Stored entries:
>>>>>

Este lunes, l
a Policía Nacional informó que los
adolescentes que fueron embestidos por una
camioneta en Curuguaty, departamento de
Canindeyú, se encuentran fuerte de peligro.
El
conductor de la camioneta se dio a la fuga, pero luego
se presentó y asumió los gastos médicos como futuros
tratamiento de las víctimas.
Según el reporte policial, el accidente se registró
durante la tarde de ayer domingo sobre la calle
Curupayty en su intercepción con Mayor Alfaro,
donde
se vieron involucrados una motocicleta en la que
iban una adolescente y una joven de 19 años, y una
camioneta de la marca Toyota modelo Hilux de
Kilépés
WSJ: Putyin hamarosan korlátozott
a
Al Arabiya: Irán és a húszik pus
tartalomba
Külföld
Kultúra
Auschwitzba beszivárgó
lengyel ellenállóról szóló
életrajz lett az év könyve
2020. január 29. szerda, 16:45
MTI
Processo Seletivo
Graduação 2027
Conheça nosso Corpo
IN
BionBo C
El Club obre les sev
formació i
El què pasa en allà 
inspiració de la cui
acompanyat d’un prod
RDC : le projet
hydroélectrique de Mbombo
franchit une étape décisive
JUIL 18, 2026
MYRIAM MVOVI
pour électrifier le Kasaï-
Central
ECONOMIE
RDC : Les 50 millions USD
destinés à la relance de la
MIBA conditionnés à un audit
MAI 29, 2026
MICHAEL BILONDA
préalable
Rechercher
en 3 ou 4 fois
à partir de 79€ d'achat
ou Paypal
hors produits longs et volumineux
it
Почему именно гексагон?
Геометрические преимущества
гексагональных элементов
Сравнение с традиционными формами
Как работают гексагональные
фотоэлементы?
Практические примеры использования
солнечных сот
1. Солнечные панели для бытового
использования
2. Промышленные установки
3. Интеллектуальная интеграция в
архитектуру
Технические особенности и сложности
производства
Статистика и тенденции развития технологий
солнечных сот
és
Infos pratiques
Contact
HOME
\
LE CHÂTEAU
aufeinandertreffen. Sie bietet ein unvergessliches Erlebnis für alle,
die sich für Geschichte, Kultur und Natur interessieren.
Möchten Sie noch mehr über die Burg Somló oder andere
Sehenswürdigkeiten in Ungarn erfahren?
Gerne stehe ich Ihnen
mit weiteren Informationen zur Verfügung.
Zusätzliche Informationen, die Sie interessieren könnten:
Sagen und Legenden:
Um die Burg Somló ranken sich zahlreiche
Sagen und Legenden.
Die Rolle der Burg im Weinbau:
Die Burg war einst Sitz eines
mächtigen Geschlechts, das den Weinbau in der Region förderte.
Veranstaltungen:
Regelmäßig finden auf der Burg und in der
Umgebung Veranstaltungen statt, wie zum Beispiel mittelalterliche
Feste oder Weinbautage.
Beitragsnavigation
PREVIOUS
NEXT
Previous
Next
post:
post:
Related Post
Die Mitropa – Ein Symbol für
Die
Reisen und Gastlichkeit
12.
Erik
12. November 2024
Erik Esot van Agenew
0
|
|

<<<<<

Count the lines in the rows above that contain the string "Informationen", treating uppercase and lowercase as different, and give only the number.

2